Saved data entries
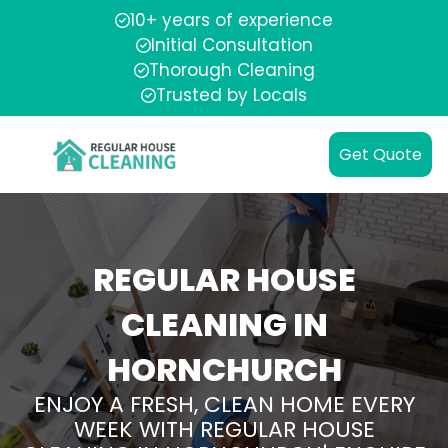
10+ years of experience
Initial Consultation
Thorough Cleaning
Trusted by Locals
Get Quote
REGULAR HOUSE
CLEANING IN
HORNCHURCH
ENJOY A FRESH, CLEAN HOME EVERY
WEEK WITH REGULAR HOUSE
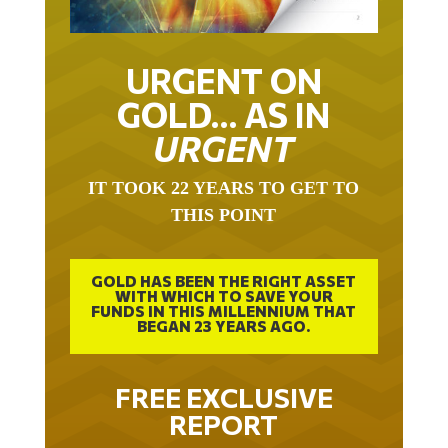
URGENT ON
GOLD… AS IN
URGENT
IT TOOK 22 YEARS TO GET TO
THIS POINT
GOLD HAS BEEN THE RIGHT ASSET
WITH WHICH TO SAVE YOUR
FUNDS IN THIS MILLENNIUM THAT
BEGAN 23 YEARS AGO.
FREE EXCLUSIVE
REPORT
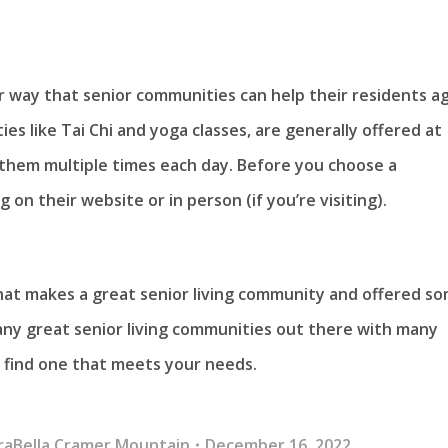
r way that senior communities can help their residents a
ies like Tai Chi and yoga classes, are generally offered at
 them multiple times each day. Before you choose a
on their website or in person (if you’re visiting).
at makes a great senior living community and offered s
any great senior living communities out there with many
u find one that meets your needs.
raBella Cramer Mountain
December 16, 2022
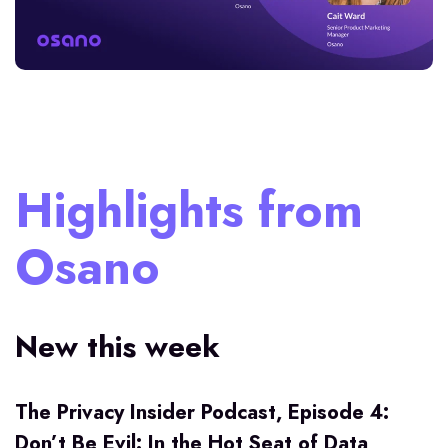
Highlights from
Osano
New this week
The Privacy Insider Podcast, Episode 4:
Don’t Be Evil: In the Hot Seat of Data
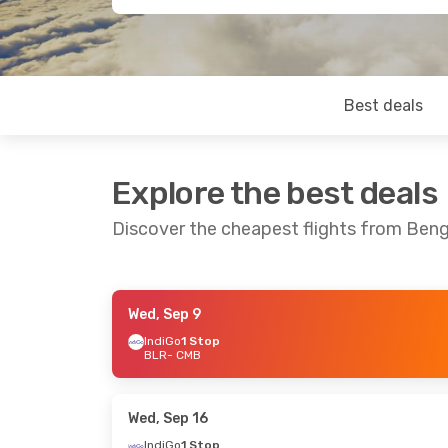
Best deals
Explore the best deals
Discover the cheapest flights from Ben
Wed, Sep 9
Thu, Oct 1
- Mon, Oct 5
Wed, Oct 14
IndiGo
1 Stop
BLR
- CMB
Srilankan Airlines
Direct
Srilankan Ai
BLR
- CMB
BLR
- CMB
Srilankan Airlines
Direct
Srilankan Ai
CMB
- BLR
CMB
- BLR
Wed, Sep 16
IndiGo
1 Stop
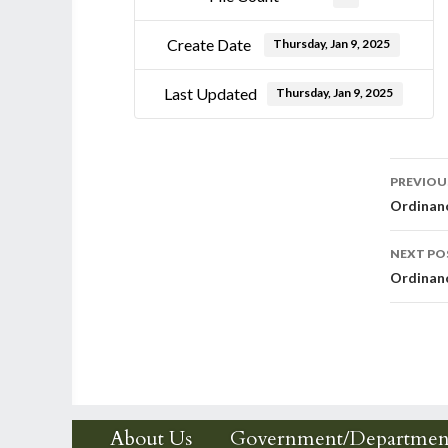
Create Date
Thursday, Jan 9, 2025
Last Updated
Thursday, Jan 9, 2025
Post
PREVIOU
Ordinanc
nav
NEXT PO
Ordinanc
About Us
Government/Departmen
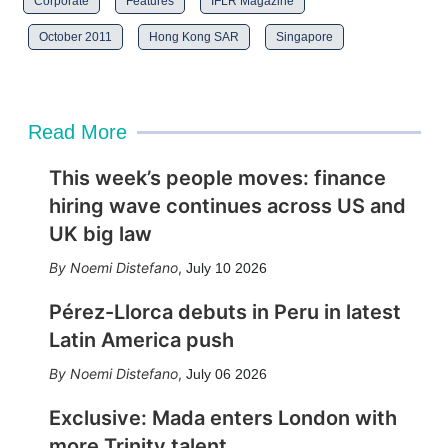
Corporate
Features
IFLR Magazine
October 2011
Hong Kong SAR
Singapore
Read More
This week’s people moves: finance
hiring wave continues across US and
UK big law
Noemi Distefano
,
July 10 2026
Pérez-Llorca debuts in Peru in latest
Latin America push
Noemi Distefano
,
July 06 2026
Exclusive: Mada enters London with
more Trinity talent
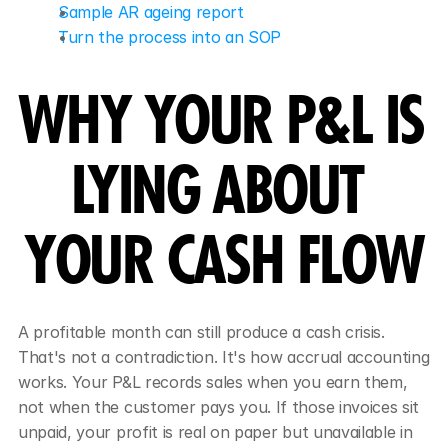
Sample AR ageing report
Turn the process into an SOP
WHY YOUR P&L IS 
LYING ABOUT 
YOUR CASH FLOW
A profitable month can still produce a cash crisis. 
That's not a contradiction. It's how accrual accounting 
works. Your P&L records sales when you earn them, 
not when the customer pays you. If those invoices sit 
unpaid, your profit is real on paper but unavailable in 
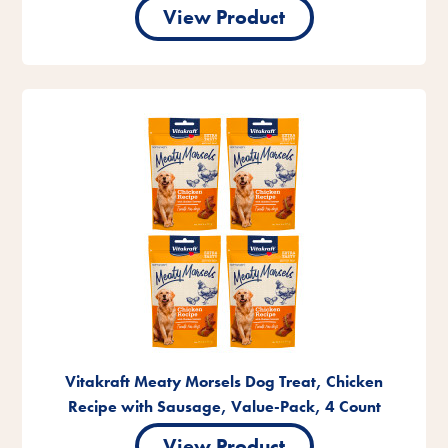
View Product
Vitakraft Meaty Morsels Dog Treat, Chicken
Recipe with Sausage, Value-Pack, 4 Count
View Product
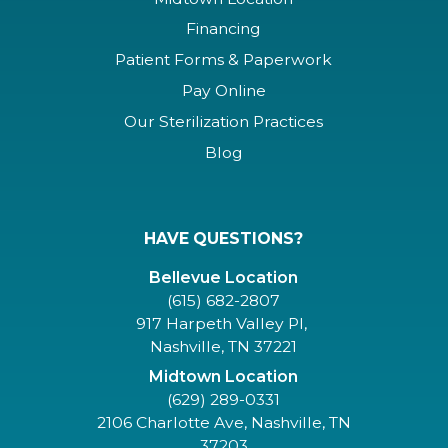
Financing
Patient Forms & Paperwork
Pay Online
Our Sterilization Practices
Blog
HAVE QUESTIONS?
Bellevue Location
(615) 682-2807
917 Harpeth Valley Pl,
Nashville, TN 37221
Midtown Location
(629) 289-0331
2106 Charlotte Ave, Nashville, TN
37203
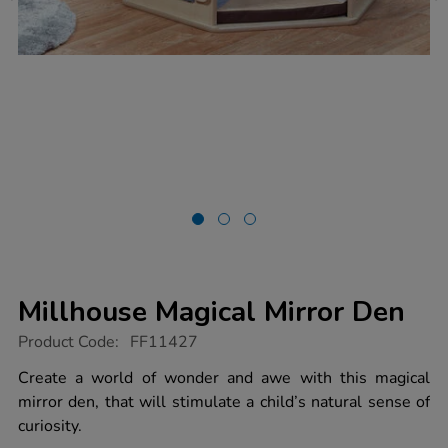
Millhouse Magical Mirror Den
https://www.tts-
Product Code:
FF11427
group.co.uk/millhouse-
magical-
Create a world of wonder and awe with this magical
mirror-
mirror den, that will stimulate a child’s natural sense of
den/1051199.html
curiosity.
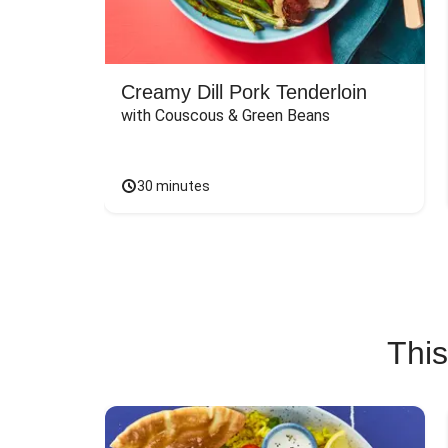
Creamy Dill Pork Tenderloin
with Couscous & Green Beans
30 minutes
This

* INSTRUCTION *
Return the data verbatim, leaving out the pictures it holds.

* RESPONSE TO THE EXERCISE *
10+ years of experience
Initial Consultation
Thorough Cleaning
Trusted by Locals
Get Quote
REGULAR HOUSE
CLEANING IN
HORNCHURCH
ENJOY A FRESH, CLEAN HOME EVERY
WEEK WITH REGULAR HOUSE
URGENT ON
GOLD… AS IN
URGENT
IT TOOK 22 YEARS TO GET TO
THIS POINT
GOLD HAS BEEN THE RIGHT ASSET
WITH WHICH TO SAVE YOUR
FUNDS IN THIS MILLENNIUM THAT
BEGAN 23 YEARS AGO.
FREE EXCLUSIVE
REPORT
r way that senior communities can help their residents a
ies like Tai Chi and yoga classes, are generally offered at
 them multiple times each day. Before you choose a
on their website or in person (if you’re visiting).
at makes a great senior living community and offered s
any great senior living communities out there with many
u find one that meets your needs.
raBella Cramer Mountain
December 16, 2022
Highlights from
Osano
New this week
The Privacy Insider Podcast, Episode 4:
Don’t Be Evil: In the Hot Seat of Data
Best deals
Explore the best deals
Discover the cheapest flights from Ben
Wed, Sep 9
Thu, Oct 1
- Mon, Oct 5
Wed, Oct 14
IndiGo
1 Stop
BLR
- CMB
Srilankan Airlines
Direct
Srilankan Ai
BLR
- CMB
BLR
- CMB
Srilankan Airlines
Direct
Srilankan Ai
CMB
- BLR
CMB
- BLR
Wed, Sep 16
IndiGo
1 Stop
Create Date
Thursday, Jan 9, 2025
Last Updated
Thursday, Jan 9, 2025
Post
PREVIOU
Ordinanc
nav
NEXT PO
Ordinanc
About Us
Government/Departmen
Corporate
Features
IFLR Magazine
October 2011
Hong Kong SAR
Singapore
Read More
This week’s people moves: finance
hiring wave continues across US and
UK big law
Noemi Distefano
,
July 10 2026
Pérez-Llorca debuts in Peru in latest
Latin America push
Noemi Distefano
,
July 06 2026
Exclusive: Mada enters London with
more Trinity talent
Sample AR ageing report
Turn the process into an SOP
WHY YOUR P&L IS 
LYING ABOUT 
YOUR CASH FLOW
A profitable month can still produce a cash crisis. 
That's not a contradiction. It's how accrual accounting 
works. Your P&L records sales when you earn them, 
not when the customer pays you. If those invoices sit 
unpaid, your profit is real on paper but unavailable in 
View Product
Vitakraft Meaty Morsels Dog Treat, Chicken
Recipe with Sausage, Value-Pack, 4 Count
View Product
Financing
Patient Forms & Paperwork
Pay Online
Our Sterilization Practices
Blog
HAVE QUESTIONS?
Bellevue Location
(615) 682-2807
917 Harpeth Valley Pl,
Nashville, TN 37221
Midtown Location
(629) 289-0331
2106 Charlotte Ave, Nashville, TN
37203
Millhouse Magical Mirror Den
https://www.tts-
Product Code:
FF11427
group.co.uk/millhouse-
magical-
Create a world of wonder and awe with this magical
mirror-
mirror den, that will stimulate a child’s natural sense of
den/1051199.html
curiosity.
Creamy Dill Pork Tenderloin
with Couscous & Green Beans
30 minutes
This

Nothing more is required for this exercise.